Prolonged cycling on a standard saddle is another common trigger. The narrow seat concentrates your body weight on the perineal area, compressing the tissue around hemorrhoids for extended periods. High-intensity activities that involve jumping, sprinting, or explosive movements can also worsen symptoms by repeatedly spiking abdominal pressure.

How to Lift Weights Safely

If you don’t want to give up strength training entirely, you don’t have to. The most important change is learning to breathe properly through every rep. Inhale during the easier phase of the movement and exhale steadily during the exertion phase. The goal is to never hold your breath and bear down. That breath-holding pattern is what creates the dangerous spike in abdominal pressure.

Lowering the weight is the other half of the equation. If a load is so heavy that you can’t move it without grunting and straining, it’s too heavy for your hemorrhoids right now. Drop to a weight you can control with steady breathing, even if that feels like a step backward. You can gradually work back up once your symptoms have settled. As one colorectal specialist put it: don’t think you’re Hercules, and breathe when lifting something heavy.

Comfort Tips Before and After Exercise

What you wear matters more than you might expect. Moisture-wicking, breathable fabrics reduce friction and keep sweat from sitting against irritated skin. After your workout, change out of sweaty clothing as soon as possible. Damp fabric against the perianal area creates exactly the kind of warm, moist environment that increases irritation.

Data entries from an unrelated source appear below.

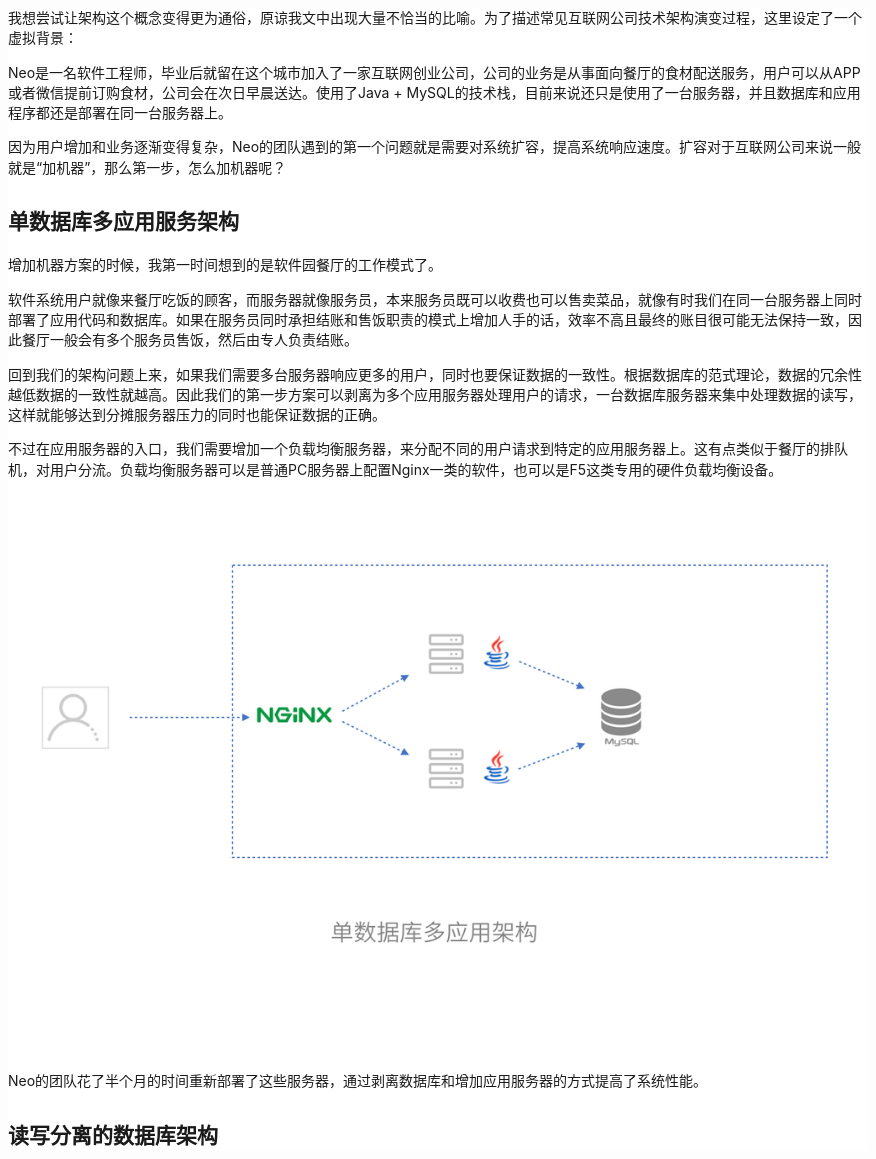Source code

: 我想尝试让架构这个概念变得更为通俗，原谅我文中出现大量不恰当的比喻。为了描述常见互联网公司技术架构演变过程，这里设定了一个虚拟背景：

Neo是一名软件工程师，毕业后就留在这个城市加入了一家互联网创业公司，公司的业务是从事面向餐厅的食材配送服务，用户可以从APP或者微信提前订购食材，公司会在次日早晨送达。使用了Java + MySQL的技术栈，目前来说还只是使用了一台服务器，并且数据库和应用程序都还是部署在同一台服务器上。

因为用户增加和业务逐渐变得复杂，Neo的团队遇到的第一个问题就是需要对系统扩容，提高系统响应速度。扩容对于互联网公司来说一般就是“加机器”，那么第一步，怎么加机器呢？

## 单数据库多应用服务架构

增加机器方案的时候，我第一时间想到的是软件园餐厅的工作模式了。

软件系统用户就像来餐厅吃饭的顾客，而服务器就像服务员，本来服务员既可以收费也可以售卖菜品，就像有时我们在同一台服务器上同时部署了应用代码和数据库。如果在服务员同时承担结账和售饭职责的模式上增加人手的话，效率不高且最终的账目很可能无法保持一致，因此餐厅一般会有多个服务员售饭，然后由专人负责结账。

回到我们的架构问题上来，如果我们需要多台服务器响应更多的用户，同时也要保证数据的一致性。根据数据库的范式理论，数据的冗余性越低数据的一致性就越高。因此我们的第一步方案可以剥离为多个应用服务器处理用户的请求，一台数据库服务器来集中处理数据的读写，这样就能够达到分摊服务器压力的同时也能保证数据的正确。

不过在应用服务器的入口，我们需要增加一个负载均衡服务器，来分配不同的用户请求到特定的应用服务器上。这有点类似于餐厅的排队机，对用户分流。负载均衡服务器可以是普通PC服务器上配置Nginx一类的软件，也可以是F5这类专用的硬件负载均衡设备。
![image1.png](roamap-of-system/1579162026.png)

Neo的团队花了半个月的时间重新部署了这些服务器，通过剥离数据库和增加应用服务器的方式提高了系统性能。

## 读写分离的数据库架构
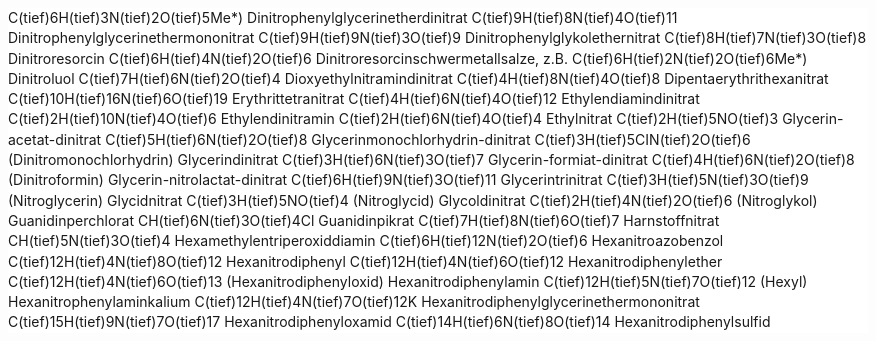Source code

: C(tief)6H(tief)3N(tief)2O(tief)5Me\*)
Dinitrophenylglycerinetherdinitrat
C(tief)9H(tief)8N(tief)4O(tief)11
Dinitrophenylglycerinethermononitrat
C(tief)9H(tief)9N(tief)3O(tief)9
Dinitrophenylglykolethernitrat
C(tief)8H(tief)7N(tief)3O(tief)8
Dinitroresorcin
C(tief)6H(tief)4N(tief)2O(tief)6
Dinitroresorcinschwermetallsalze, z.B.
C(tief)6H(tief)2N(tief)2O(tief)6Me\*)
Dinitroluol
C(tief)7H(tief)6N(tief)2O(tief)4
Dioxyethylnitramindinitrat
C(tief)4H(tief)8N(tief)4O(tief)8
Dipentaerythrithexanitrat
C(tief)10H(tief)16N(tief)6O(tief)19
Erythrittetranitrat
C(tief)4H(tief)6N(tief)4O(tief)12
Ethylendiamindinitrat
C(tief)2H(tief)10N(tief)4O(tief)6
Ethylendinitramin
C(tief)2H(tief)6N(tief)4O(tief)4
Ethylnitrat
C(tief)2H(tief)5NO(tief)3
Glycerin-acetat-dinitrat
C(tief)5H(tief)6N(tief)2O(tief)8
Glycerinmonochlorhydrin-dinitrat
C(tief)3H(tief)5CIN(tief)2O(tief)6 (Dinitromonochlorhydrin)
Glycerindinitrat
C(tief)3H(tief)6N(tief)3O(tief)7
Glycerin-formiat-dinitrat
C(tief)4H(tief)6N(tief)2O(tief)8 (Dinitroformin)
Glycerin-nitrolactat-dinitrat
C(tief)6H(tief)9N(tief)3O(tief)11
Glycerintrinitrat
C(tief)3H(tief)5N(tief)3O(tief)9 (Nitroglycerin)
Glycidnitrat
C(tief)3H(tief)5NO(tief)4 (Nitroglycid)
Glycoldinitrat
C(tief)2H(tief)4N(tief)2O(tief)6 (Nitroglykol)
Guanidinperchlorat
CH(tief)6N(tief)3O(tief)4Cl
Guanidinpikrat
C(tief)7H(tief)8N(tief)6O(tief)7
Harnstoffnitrat
CH(tief)5N(tief)3O(tief)4
Hexamethylentriperoxiddiamin
C(tief)6H(tief)12N(tief)2O(tief)6
Hexanitroazobenzol
C(tief)12H(tief)4N(tief)8O(tief)12
Hexanitrodiphenyl
C(tief)12H(tief)4N(tief)6O(tief)12
Hexanitrodiphenylether
C(tief)12H(tief)4N(tief)6O(tief)13 (Hexanitrodiphenyloxid)
Hexanitrodiphenylamin
C(tief)12H(tief)5N(tief)7O(tief)12 (Hexyl)
Hexanitrophenylaminkalium
C(tief)12H(tief)4N(tief)7O(tief)12K
Hexanitrodiphenylglycerinethermononitrat
C(tief)15H(tief)9N(tief)7O(tief)17
Hexanitrodiphenyloxamid
C(tief)14H(tief)6N(tief)8O(tief)14
Hexanitrodiphenylsulfid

A warm bath after exercise can soothe the affected area and help prevent new flare-ups. A sitz bath, which is a small plastic basin that fits over your toilet seat so only your hips and buttocks are submerged, is a convenient alternative if you don’t want to fill a full tub. Sitting in warm water for 10 to 15 minutes increases blood flow to the area and relaxes the surrounding muscles. Many people find this is the single most effective recovery step after a workout.

Signs You Should Pause

Some discomfort during a flare-up is normal, but certain signals mean you should stop the activity and reassess. If you notice new bleeding during or after exercise, increasing pain that doesn’t settle within an hour of finishing, or a hard, tender lump near the anus (which may indicate a blood clot forming inside the hemorrhoid), it’s time to take a break from that particular exercise. A thrombosed hemorrhoid, one with a clot, causes sudden severe pain and firm swelling, and it needs medical evaluation rather than a workout modification.

Persistent bleeding that continues beyond a bowel movement, blood that appears dark rather than bright red, or symptoms that steadily worsen over a week despite switching to gentler activities are all reasons to get checked out. These can occasionally point to something other than hemorrhoids that’s worth ruling out.